- WHAT YOU SHOULD DO: Set down all of the data that follows, keeping every character.

[Stored data]

============

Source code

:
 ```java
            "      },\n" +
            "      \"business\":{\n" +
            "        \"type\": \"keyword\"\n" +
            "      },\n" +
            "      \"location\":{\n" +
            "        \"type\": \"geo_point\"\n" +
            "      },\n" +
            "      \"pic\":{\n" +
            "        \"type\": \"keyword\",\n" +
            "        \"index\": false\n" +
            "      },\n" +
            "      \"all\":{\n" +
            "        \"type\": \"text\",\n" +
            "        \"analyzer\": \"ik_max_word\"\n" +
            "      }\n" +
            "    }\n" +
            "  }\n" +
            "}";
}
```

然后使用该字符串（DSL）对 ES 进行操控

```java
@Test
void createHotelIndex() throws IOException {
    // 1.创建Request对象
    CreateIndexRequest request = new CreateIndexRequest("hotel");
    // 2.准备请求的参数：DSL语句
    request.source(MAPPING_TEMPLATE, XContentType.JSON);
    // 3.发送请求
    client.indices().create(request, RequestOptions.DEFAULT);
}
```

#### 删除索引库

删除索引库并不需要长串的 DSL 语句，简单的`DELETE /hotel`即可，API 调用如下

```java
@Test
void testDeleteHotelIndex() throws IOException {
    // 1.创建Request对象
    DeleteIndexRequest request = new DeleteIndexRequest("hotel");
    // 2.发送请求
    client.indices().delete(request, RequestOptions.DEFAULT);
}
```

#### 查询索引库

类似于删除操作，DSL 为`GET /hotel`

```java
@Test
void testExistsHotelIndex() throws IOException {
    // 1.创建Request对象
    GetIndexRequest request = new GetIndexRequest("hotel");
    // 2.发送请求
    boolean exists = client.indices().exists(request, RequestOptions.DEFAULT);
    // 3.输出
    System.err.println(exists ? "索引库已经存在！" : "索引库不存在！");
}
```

============

- RESULT FOR THIS EXERCISE:
Source code

:
 ```java
            "      },\n" +
            "      \"business\":{\n" +
            "        \"type\": \"keyword\"\n" +
            "      },\n" +
            "      \"location\":{\n" +
            "        \"type\": \"geo_point\"\n" +
            "      },\n" +
            "      \"pic\":{\n" +
            "        \"type\": \"keyword\",\n" +
            "        \"index\": false\n" +
            "      },\n" +
            "      \"all\":{\n" +
            "        \"type\": \"text\",\n" +
            "        \"analyzer\": \"ik_max_word\"\n" +
            "      }\n" +
            "    }\n" +
            "  }\n" +
            "}";
}
```

然后使用该字符串（DSL）对 ES 进行操控

```java
@Test
void createHotelIndex() throws IOException {
    // 1.创建Request对象
    CreateIndexRequest request = new CreateIndexRequest("hotel");
    // 2.准备请求的参数：DSL语句
    request.source(MAPPING_TEMPLATE, XContentType.JSON);
    // 3.发送请求
    client.indices().create(request, RequestOptions.DEFAULT);
}
```

#### 删除索引库

删除索引库并不需要长串的 DSL 语句，简单的`DELETE /hotel`即可，API 调用如下

```java
@Test
void testDeleteHotelIndex() throws IOException {
    // 1.创建Request对象
    DeleteIndexRequest request = new DeleteIndexRequest("hotel");
    // 2.发送请求
    client.indices().delete(request, RequestOptions.DEFAULT);
}
```

#### 查询索引库

类似于删除操作，DSL 为`GET /hotel`

```java
@Test
void testExistsHotelIndex() throws IOException {
    // 1.创建Request对象
    GetIndexRequest request = new GetIndexRequest("hotel");
    // 2.发送请求
    boolean exists = client.indices().exists(request, RequestOptions.DEFAULT);
    // 3.输出
    System.err.println(exists ? "索引库已经存在！" : "索引库不存在！");
}
```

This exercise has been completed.